She never imagined that checking a small box on a job application would have such a big impact.
Jasmine L. Harris was trying to turn her life around from a couple of misdemeanors as a young adult. She learned that answering “yes” to the question of criminal charges in her background put up barriers to employment.
“All I heard was, ‘We can’t hire you’ for almost two years,” Harris says. “And that was with misdemeanors. Someone with a felony on their record doesn’t stand a chance.”
With only her family in her corner and a young son for whom she was now responsible, Harris determined she was going to get her life on track and make a better way for others with similar life experiences.
“I had to get a grip on my life because I was going nowhere fast,” says Harris, who earned a bachelor’s degree in biology from the University of Nebraska-Omaha, then a Master of Public Health from the University of Nebraska Medical Center. “If I didn’t make drastic changes, I was going to be dead or in jail.”
With her newfound lease on life, Harris became a health educator and tobacco prevention coordinator for Creighton University School of Medicine’s Clinical Research Office. She also served as civic engagement committee chair for the Urban League of Nebraska Young Professionals, where she focused on advocacy and awareness of criminal justice issues.

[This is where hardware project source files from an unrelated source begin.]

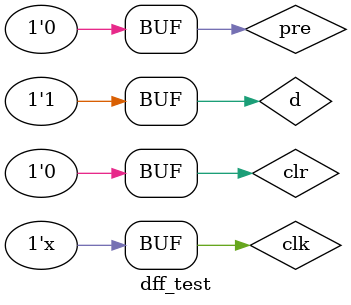
<source format=v>
`timescale 1ns / 1ps


module dff_test;

	// Inputs
	reg d;
	reg clk;
	reg pre;
	reg clr;

	// Outputs
	wire q;
	wire qb;

	// Instantiate the Unit Under Test (UUT)
	dataff uut (
		.d(d), 
		.clk(clk), 
		.pre(pre), 
		.clr(clr), 
		.q(q), 
		.qb(qb)
	);
initial clk=0;
always #50 clk=~clk;
	initial begin
		// Initialize Inputs
		d = 0;
		pre = 1;
		clr = 0;

		// Wait 100 ns for global reset to finish
		#100;
        
		// Add stimulus here
	// Initialize Inputs
		d = 0;
		pre = 0;
		clr = 1;

		// Wait 100 ns for global reset to finish
		#100;
        
		// Add stimulus here
	// Initialize Inputs
		d = 0;
		pre = 0;
		clr = 0;

		// Wait 100 ns for global reset to finish
		#100;
        
		// Add stimulus here
	// Initialize Inputs
		d = 1;
		pre = 0;
		clr = 0;

		// Wait 100 ns for global reset to finish
		#100;
        
		// Add stimulus here

	end
      
endmodule


</source>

Her passion became helping those who wanted to move beyond past mistakes and find someone to believe in their future. That passion led Harris to co-found Waymaker LLC, an organization that motivates women and girls to overcome setbacks from being involved in the criminal justice system—the kind of service Harris could have used when she was climbing her way back.
“We focused on making a way of life—creating second chances—for women and girls who were having similar experiences as mine,” says Harris, who focused much of her work in North Omaha where she grew up. “A lot of times, all someone needs is a second chance.”

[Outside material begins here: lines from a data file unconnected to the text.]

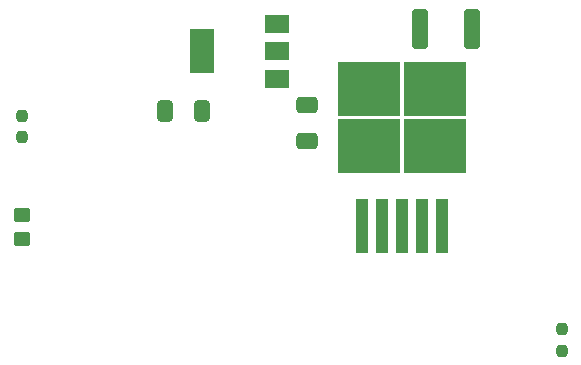
<source format=gtp>
%TF.GenerationSoftware,KiCad,Pcbnew,(6.0.8)*%
%TF.CreationDate,2022-10-23T00:13:42+03:00*%
%TF.ProjectId,PowerBoard,506f7765-7242-46f6-9172-642e6b696361,rev?*%
%TF.SameCoordinates,Original*%
%TF.FileFunction,Paste,Top*%
%TF.FilePolarity,Positive*%
%FSLAX46Y46*%
G04 Gerber Fmt 4.6, Leading zero omitted, Abs format (unit mm)*
G04 Created by KiCad (PCBNEW (6.0.8)) date 2022-10-23 00:13:42*
%MOMM*%
%LPD*%
G01*
G04 APERTURE LIST*
G04 Aperture macros list*
%AMRoundRect*
0 Rectangle with rounded corners*
0 $1 Rounding radius*
0 $2 $3 $4 $5 $6 $7 $8 $9 X,Y pos of 4 corners*
0 Add a 4 corners polygon primitive as box body*
4,1,4,$2,$3,$4,$5,$6,$7,$8,$9,$2,$3,0*
0 Add four circle primitives for the rounded corners*
1,1,$1+$1,$2,$3*
1,1,$1+$1,$4,$5*
1,1,$1+$1,$6,$7*
1,1,$1+$1,$8,$9*
0 Add four rect primitives between the rounded corners*
20,1,$1+$1,$2,$3,$4,$5,0*
20,1,$1+$1,$4,$5,$6,$7,0*
20,1,$1+$1,$6,$7,$8,$9,0*
20,1,$1+$1,$8,$9,$2,$3,0*%
G04 Aperture macros list end*
%ADD10RoundRect,0.237500X-0.237500X0.250000X-0.237500X-0.250000X0.237500X-0.250000X0.237500X0.250000X0*%
%ADD11RoundRect,0.250000X0.450000X-0.350000X0.450000X0.350000X-0.450000X0.350000X-0.450000X-0.350000X0*%
%ADD12R,2.000000X1.500000*%
%ADD13R,2.000000X3.800000*%
%ADD14R,5.250000X4.550000*%
%ADD15R,1.100000X4.600000*%
%ADD16RoundRect,0.250000X0.400000X1.450000X-0.400000X1.450000X-0.400000X-1.450000X0.400000X-1.450000X0*%
%ADD17RoundRect,0.250000X0.412500X0.650000X-0.412500X0.650000X-0.412500X-0.650000X0.412500X-0.650000X0*%
%ADD18RoundRect,0.250000X0.650000X-0.412500X0.650000X0.412500X-0.650000X0.412500X-0.650000X-0.412500X0*%
G04 APERTURE END LIST*
D10*
%TO.C,R1*%
X248285000Y-58420000D03*
X248285000Y-60245000D03*
%TD*%
D11*
%TO.C,R3*%
X202565000Y-50800000D03*
X202565000Y-48800000D03*
%TD*%
D12*
%TO.C,U3*%
X224130000Y-37225000D03*
D13*
X217830000Y-34925000D03*
D12*
X224130000Y-34925000D03*
X224130000Y-32625000D03*
%TD*%
D14*
%TO.C,U2*%
X231940000Y-38100000D03*
X237490000Y-38100000D03*
X231940000Y-42950000D03*
X237490000Y-42950000D03*
D15*
X231315000Y-49675000D03*
X233015000Y-49675000D03*
X234715000Y-49675000D03*
X236415000Y-49675000D03*
X238115000Y-49675000D03*
%TD*%
D16*
%TO.C,L1*%
X240670000Y-33020000D03*
X236220000Y-33020000D03*
%TD*%
D17*
%TO.C,C3*%
X217755000Y-40005000D03*
X214630000Y-40005000D03*
%TD*%
D18*
%TO.C,C4*%
X226695000Y-42545000D03*
X226695000Y-39420000D03*
%TD*%
D10*
%TO.C,R4*%
X202565000Y-40362500D03*
X202565000Y-42187500D03*
%TD*%
M02*

</source>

Harris was the driving force behind efforts such as Black and Brown Legislative Day, when people of color were hosted at the state capitol to learn about the legislative process and register to vote. She also helped push for legislation that would remove the “Criminal History” section from an application for any job in the state—a bill that didn’t make it off the legislative floor.

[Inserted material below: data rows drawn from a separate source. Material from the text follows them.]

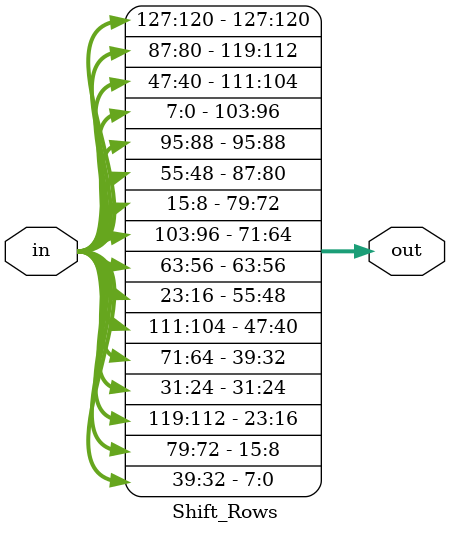
<source format=v>
module Shift_Rows
(
input [127:0] in,
output wire [127:0] out
);

assign out[127:120] = in[127:120];
assign out[119:112] = in[87:80];
assign out[111:104] = in[47:40];
assign out[103:96] = in[7:0];

assign out[95:88] = in[95:88];
assign out[87:80] = in[55:48];
assign out[79:72] = in[15:8];
assign out[71:64] = in[103:96];

assign out[63:56] = in[63:56];
assign out[55:48] = in[23:16];
assign out[47:40] = in[111:104];
assign out[39:32] = in[71:64];

assign out[31:24] =in[31:24];
assign out[23:16] =in[119:112];
assign out[15:8] =in[79:72];
assign out[7:0] =in[39:32];

endmodule

</source>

Harris then turned her attention to volunteering with a new Nebraska organization called Defy Ventures, a group that works with incarcerated and previously-incarcerated people to help them land jobs or become business entrepreneurs.
She deployed programs such as “CEO of Your New Life,” which focuses on character development, employment readiness, and entrepreneurship training. Defy helps people in post-release develop a new business pitch in a “Shark Tank”-like competition—with the idea that the new business will eventually hire others who have been in jail.
“The main goal is to help people, upon release, be ready for gainful, meaningful employment,” says Harris, who landed a full-time position as Defy’s post-release program manager. “We teach how to talk about your incarceration in a way that doesn’t turn off employers or cause them to pity you.”
Harris, awarded the Omaha NAACP Freedom Fighter Award in 2017 and named one of the Ten Outstanding Young Omahans by the Omaha Jaycees, knows there might be opportunity to help more people in a bigger city. But the “love-hate relationship” she had with her hometown when she was a teen is now all love. She is motivated by the endless opportunity she sees here.
“I came back here because I see the potential in Omaha,” Harris says. “I see people who sincerely want to help and are making the change. I want to be an integral part of that.”